• **REQUIRED ACTION**: Every line of the material is to be quoted verbatim, minus the pictures.

• **DATA TO PROCESS**:

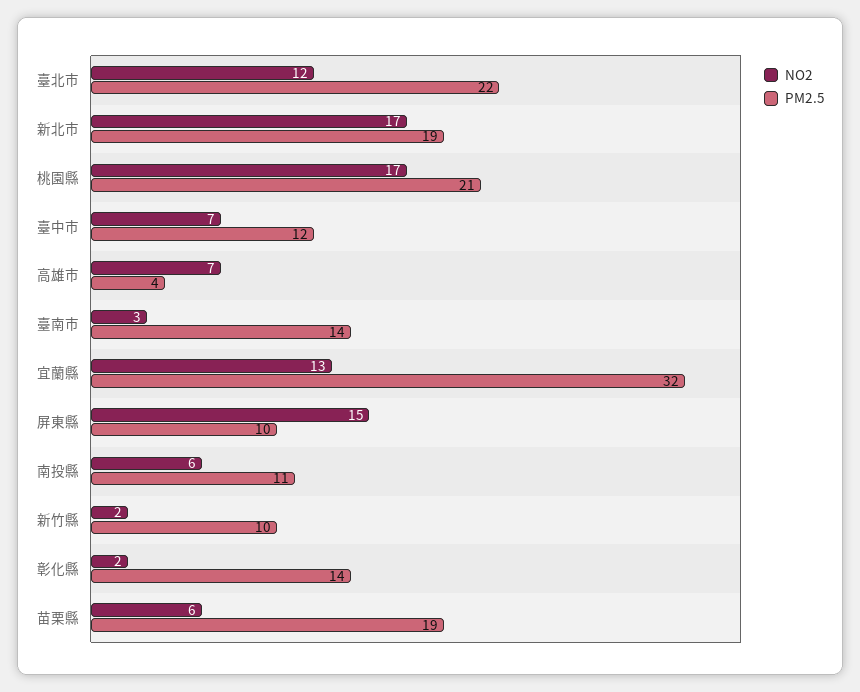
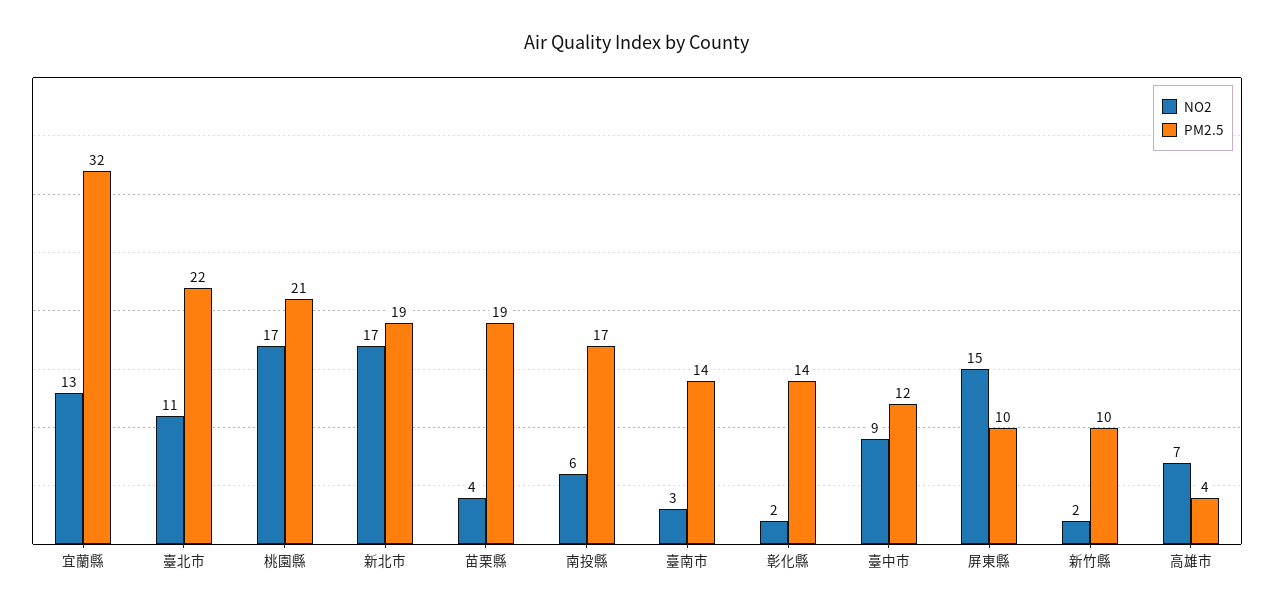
NO2, 臺北市: 12 -> 11
NO2, 臺中市: 7 -> 9
PM2.5, 南投縣: 11 -> 17
NO2, 苗栗縣: 6 -> 4

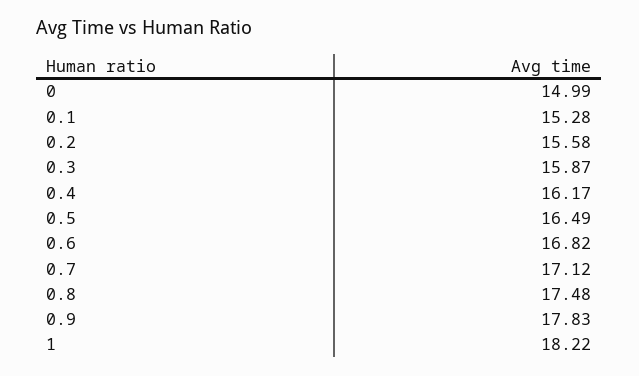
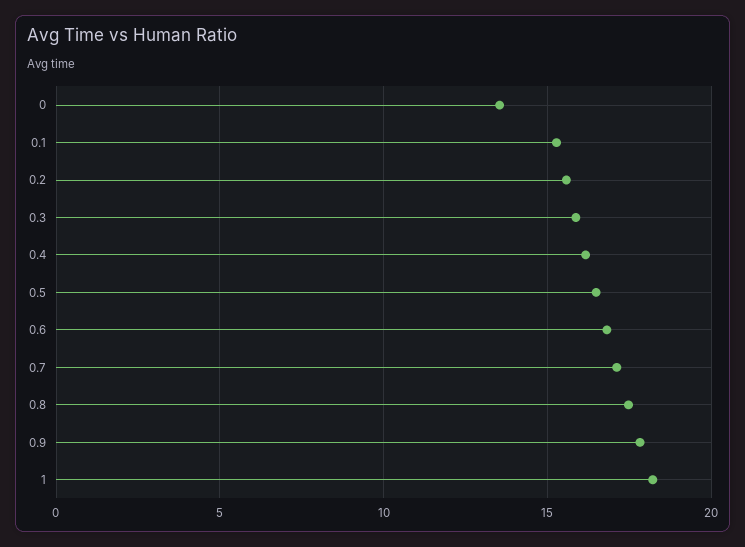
0: 14.99 -> 13.5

• **RESULT**:
NO2, 臺北市: 12 -> 11
NO2, 臺中市: 7 -> 9
PM2.5, 南投縣: 11 -> 17
NO2, 苗栗縣: 6 -> 4

0: 14.99 -> 13.5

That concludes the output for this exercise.